Formerly known as Tanjung Puteri, this capital of Johor State is one of the three highly urbanized centers in West Malaysia (Peninsular Malaysia), along with Kuala Lumpur and George Town in Penang. Separated from Singapore by the Straits of Johor, JB is less than an hour away from the city-state by car, bus or motorcycle, but this could stretch to as much as two hours if the traffic at the causeway linking the two is heavy.
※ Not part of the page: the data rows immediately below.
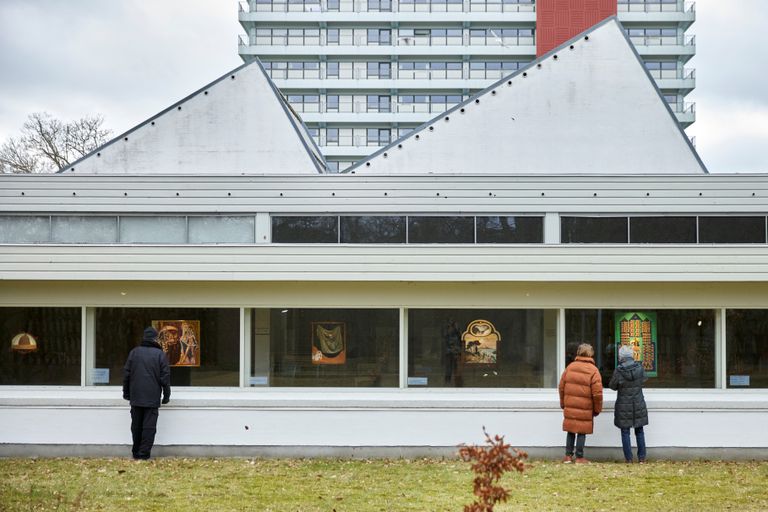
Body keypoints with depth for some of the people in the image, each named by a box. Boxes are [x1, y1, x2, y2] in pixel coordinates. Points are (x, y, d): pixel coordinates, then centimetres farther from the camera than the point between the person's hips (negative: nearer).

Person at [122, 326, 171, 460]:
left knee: (136, 425, 12)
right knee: (149, 426, 0)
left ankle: (136, 452, 17)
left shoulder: (134, 352, 4)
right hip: (152, 397, -3)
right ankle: (144, 453, -4)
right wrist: (166, 395, 4)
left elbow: (126, 374, 7)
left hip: (136, 396, 3)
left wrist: (126, 392, 16)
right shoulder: (160, 354, -4)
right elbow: (165, 376, -5)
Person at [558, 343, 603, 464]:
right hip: (585, 409, -3)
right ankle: (579, 457, 8)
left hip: (570, 407, 3)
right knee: (582, 432, 4)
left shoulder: (570, 367, 3)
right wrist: (597, 409, 5)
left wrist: (563, 403, 20)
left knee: (571, 431, 13)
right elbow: (597, 393, -9)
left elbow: (561, 387, 8)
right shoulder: (593, 370, -8)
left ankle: (568, 456, 15)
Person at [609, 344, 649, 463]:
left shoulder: (618, 371, -16)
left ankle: (628, 458, 6)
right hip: (639, 404, 3)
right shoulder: (639, 367, -7)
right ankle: (641, 458, 15)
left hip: (624, 406, -3)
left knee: (625, 432, 6)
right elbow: (644, 379, 10)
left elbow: (612, 386, -5)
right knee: (639, 431, 14)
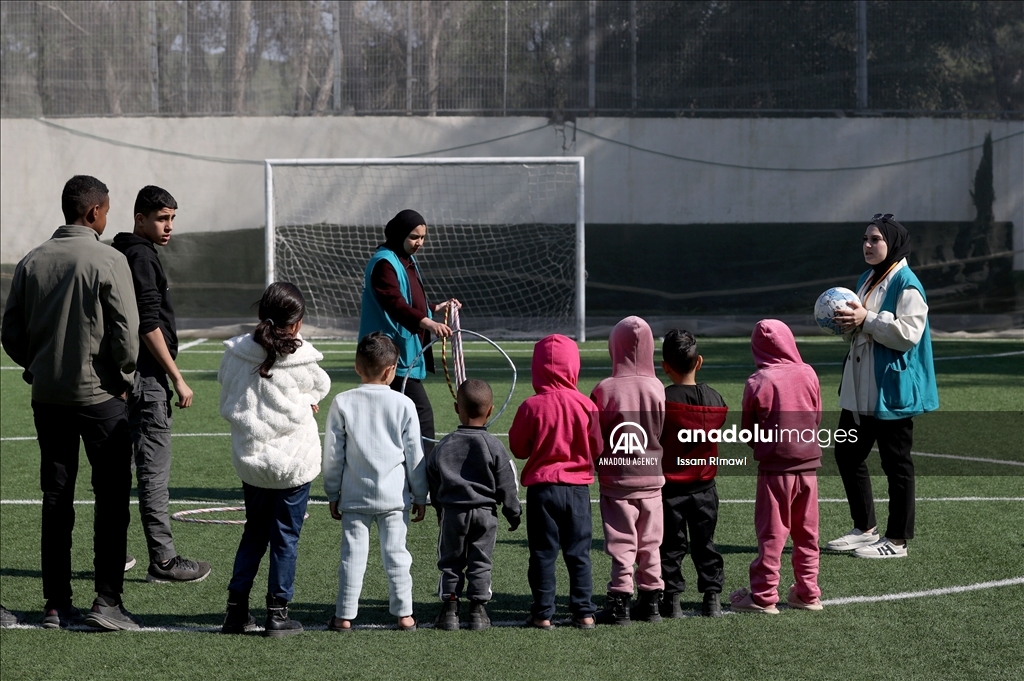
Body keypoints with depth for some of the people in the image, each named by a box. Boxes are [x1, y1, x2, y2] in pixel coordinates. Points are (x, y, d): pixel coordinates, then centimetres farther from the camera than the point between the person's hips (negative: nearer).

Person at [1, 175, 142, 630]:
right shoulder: (108, 261, -11)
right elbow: (127, 332, -13)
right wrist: (122, 378, 2)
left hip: (47, 398, 5)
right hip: (99, 397, -5)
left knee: (55, 500, 9)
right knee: (112, 498, 1)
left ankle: (57, 606, 11)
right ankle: (107, 602, -4)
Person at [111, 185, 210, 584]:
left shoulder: (124, 254, 17)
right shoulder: (141, 257, -13)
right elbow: (149, 327, -18)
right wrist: (177, 379, -15)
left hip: (124, 378, 10)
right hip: (147, 377, -10)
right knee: (154, 469, -7)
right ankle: (163, 560, -5)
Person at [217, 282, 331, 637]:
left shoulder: (235, 355, -3)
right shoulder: (302, 360, -13)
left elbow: (228, 404, 5)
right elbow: (322, 388, 6)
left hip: (250, 460, 4)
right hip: (293, 461, -4)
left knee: (253, 533, 18)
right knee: (286, 537, 7)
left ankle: (236, 608, 16)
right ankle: (278, 613, 10)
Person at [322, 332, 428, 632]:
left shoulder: (342, 403, -2)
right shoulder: (403, 405, -3)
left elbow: (333, 455, 2)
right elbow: (415, 455, 2)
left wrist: (333, 494, 12)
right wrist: (420, 496, 11)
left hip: (354, 495, 0)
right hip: (394, 495, 0)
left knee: (353, 553, 4)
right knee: (396, 553, 5)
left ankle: (344, 616, 6)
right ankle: (404, 614, 8)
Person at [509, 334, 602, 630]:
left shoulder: (532, 407, -11)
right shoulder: (585, 405, -7)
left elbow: (518, 448, -3)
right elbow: (597, 448, 1)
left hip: (542, 486, -2)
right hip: (577, 487, 2)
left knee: (543, 553, 5)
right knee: (578, 553, 9)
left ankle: (543, 613, 5)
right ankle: (584, 612, 10)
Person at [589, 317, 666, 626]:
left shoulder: (604, 390, -13)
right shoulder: (657, 389, -6)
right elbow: (664, 434, 3)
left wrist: (597, 463, 12)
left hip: (617, 476, -3)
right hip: (651, 477, 3)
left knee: (622, 542, 2)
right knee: (649, 543, 12)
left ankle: (620, 602, 0)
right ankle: (651, 600, 16)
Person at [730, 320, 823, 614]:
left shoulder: (758, 382, -12)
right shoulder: (808, 375, -1)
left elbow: (749, 430, -3)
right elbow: (817, 418, 9)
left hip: (775, 467, -4)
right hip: (808, 463, 4)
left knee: (771, 532, 2)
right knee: (807, 533, 12)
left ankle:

It was interesting to learn that many residents of Johor work in Singapore because of the high-paying jobs available there. Singaporeans, on the other hand, come to JB for business, shopping and entertainment, with a significant number putting up their residences, businesses and factories there, taking advantage of the stronger Singaporean currency. The daily traffic congestions at the immigration checkpoints attest to the increasing number of Malaysian workers in the city-state as well as the growing influx of Singaporeans into Johor for business, entertainment and leisure.
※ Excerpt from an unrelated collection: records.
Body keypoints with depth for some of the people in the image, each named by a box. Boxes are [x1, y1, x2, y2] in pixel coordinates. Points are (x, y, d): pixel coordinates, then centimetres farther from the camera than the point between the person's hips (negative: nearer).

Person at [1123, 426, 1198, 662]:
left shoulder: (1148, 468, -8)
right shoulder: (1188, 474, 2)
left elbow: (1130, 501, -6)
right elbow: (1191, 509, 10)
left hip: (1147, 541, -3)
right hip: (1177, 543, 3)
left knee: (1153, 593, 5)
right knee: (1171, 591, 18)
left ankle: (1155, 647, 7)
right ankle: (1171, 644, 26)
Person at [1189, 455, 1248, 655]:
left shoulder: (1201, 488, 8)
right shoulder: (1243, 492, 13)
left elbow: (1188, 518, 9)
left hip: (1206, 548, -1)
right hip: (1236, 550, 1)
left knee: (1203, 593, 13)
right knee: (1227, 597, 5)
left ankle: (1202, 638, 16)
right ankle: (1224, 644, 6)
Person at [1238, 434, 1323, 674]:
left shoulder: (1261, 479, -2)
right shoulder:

It may not yet have the sophistication that neighboring Singapore is known for, but Johor Bahru still has the conservatism that is fast disappearing in cosmopolitan Kuala Lumpur where customary lifestyles and contemporary points-of-view seemed to blend harmoniously into the bustling landscape.
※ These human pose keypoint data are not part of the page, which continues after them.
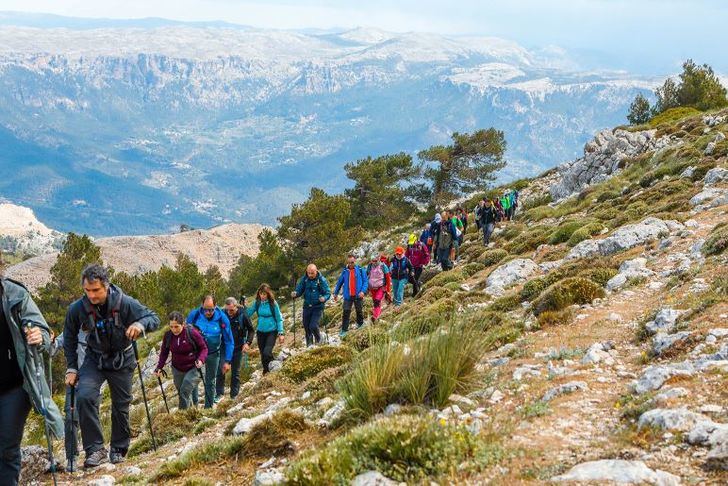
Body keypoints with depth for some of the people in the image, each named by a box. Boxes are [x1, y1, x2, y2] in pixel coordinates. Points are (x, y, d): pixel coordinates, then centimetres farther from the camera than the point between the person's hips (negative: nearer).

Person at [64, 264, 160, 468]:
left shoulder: (125, 303, -23)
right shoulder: (77, 309, -18)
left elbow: (154, 319, -15)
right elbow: (69, 340, 0)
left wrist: (140, 324, -37)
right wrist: (72, 368, -2)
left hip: (122, 360, 0)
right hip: (94, 359, 0)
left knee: (121, 406, 8)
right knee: (84, 397, -23)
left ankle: (118, 450, 28)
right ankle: (95, 449, -16)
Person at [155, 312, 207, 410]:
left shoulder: (192, 333, -20)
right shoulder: (168, 335, -10)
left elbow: (204, 348, -8)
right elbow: (164, 353, 4)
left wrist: (201, 360, -26)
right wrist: (159, 367, -8)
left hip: (193, 368, -4)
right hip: (177, 369, 4)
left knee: (185, 392, -17)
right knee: (181, 393, 11)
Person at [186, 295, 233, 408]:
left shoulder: (222, 318, -18)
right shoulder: (194, 314, -18)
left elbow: (229, 342, -8)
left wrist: (227, 361, -9)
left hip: (213, 354, 0)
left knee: (210, 382, 13)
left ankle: (209, 407, 27)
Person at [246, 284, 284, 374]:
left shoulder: (273, 303, -12)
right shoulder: (257, 303, -2)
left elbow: (279, 319, -7)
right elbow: (248, 313, 2)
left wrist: (280, 333, -11)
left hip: (272, 331, -4)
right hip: (261, 332, 4)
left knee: (267, 353, -20)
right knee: (262, 354, 12)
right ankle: (266, 371, 30)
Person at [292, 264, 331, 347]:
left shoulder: (322, 280, -11)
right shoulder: (304, 279, -1)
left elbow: (328, 293, -10)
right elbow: (299, 290, 4)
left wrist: (324, 298, -31)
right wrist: (295, 294, -19)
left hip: (318, 307, -4)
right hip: (307, 306, 4)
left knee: (313, 326, -15)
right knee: (306, 327, 10)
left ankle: (318, 340, 16)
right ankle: (309, 345, 30)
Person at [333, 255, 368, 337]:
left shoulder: (360, 270, -3)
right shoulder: (345, 271, 2)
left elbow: (365, 281, -3)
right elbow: (339, 282, 11)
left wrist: (363, 291, -18)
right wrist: (335, 293, 13)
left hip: (358, 296, -1)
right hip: (348, 296, 1)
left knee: (359, 311, 14)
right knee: (346, 312, -5)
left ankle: (360, 324, 35)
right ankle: (344, 329, -2)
In the capital, the sight of Chinese girls clad in mini-skirts and short shorts walking alongside Muslim women wearing headscarves and shapeless gowns barely creates a commotion. I guess that scene would have caused some stir in JB, as the city seems to be more traditional and conservative than Kuala Lumpur.
Architecturally, JB is a typical Islamic city whose character shines through the many mosques, shrines and parks dotting its cityscape. One structure there that fascinated me was the Sultan Abu Bakar Mosque, which can accommodate some 2,000 worshippers. Considered as one of the most beautiful old mosques in Malaysia, this edifice is perched on top of a hill in downtown JB, overlooking the Straits of Johor and neighboring Singapore. It's a mixture of various architectural styles, but principally colonial, with its minarets resembling British watchtowers. Unfortunately, we didn't have the chance to see the place at close range.
Another interesting episode of our trip to JB was the visit to the Sultan Ibrahim Building, whose massive structure nestled on Bukit Timbalan overshadows other nearby high-rise buildings in the city.
One of the more prominent developments we noticed during our tour of the city is Danga Bay, a thriving waterfront along the coasts of Johor Bahru facing the Straits of Johor and overlooking Singapore. This recreational park was designed to be a city within the city, featuring a residential area, a business and financial center, shopping and leisure facilities.
Looking back, the visit to JB altered my perception of Malaysia, helping me let go of my hang-ups. It also made me realize there's so much more to discover there. Now, I'm looking forward to my next sojourn to Malaysia, perhaps to Johor Bahru again, or to some other city like Kuala Lumpur, Melaka, George Town, and Kota Kinabalu.